START Excerpted records
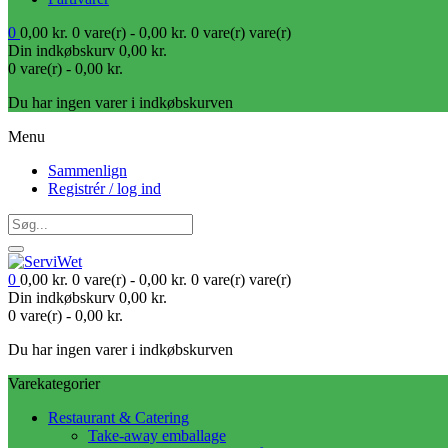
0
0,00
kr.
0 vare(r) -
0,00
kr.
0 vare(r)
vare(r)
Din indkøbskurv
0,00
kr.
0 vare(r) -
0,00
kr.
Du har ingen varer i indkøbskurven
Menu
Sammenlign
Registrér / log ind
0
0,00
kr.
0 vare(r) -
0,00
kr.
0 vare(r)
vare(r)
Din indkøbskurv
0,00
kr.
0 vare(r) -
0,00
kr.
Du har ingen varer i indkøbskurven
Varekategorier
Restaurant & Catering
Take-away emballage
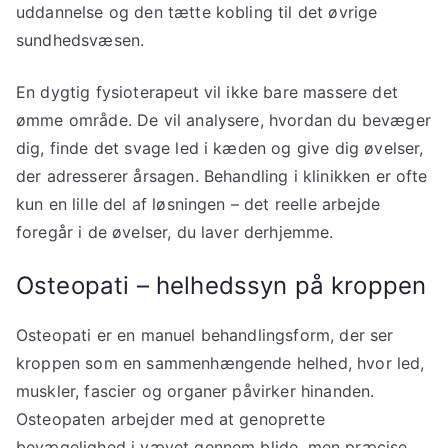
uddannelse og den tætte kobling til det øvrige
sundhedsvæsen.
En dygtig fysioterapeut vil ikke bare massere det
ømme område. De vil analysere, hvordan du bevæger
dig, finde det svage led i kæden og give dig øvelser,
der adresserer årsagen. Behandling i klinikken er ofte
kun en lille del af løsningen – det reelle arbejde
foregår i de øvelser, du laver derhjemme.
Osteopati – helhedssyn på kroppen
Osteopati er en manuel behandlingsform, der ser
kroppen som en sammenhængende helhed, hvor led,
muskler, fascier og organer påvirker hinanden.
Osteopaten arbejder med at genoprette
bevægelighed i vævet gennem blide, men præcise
END Excerpted records
__Directions__. Report every line of the data above that contains the string "kroppen" by copying it in full.

__Response box__.
Osteopati – helhedssyn på kroppen
kroppen som en sammenhængende helhed, hvor led,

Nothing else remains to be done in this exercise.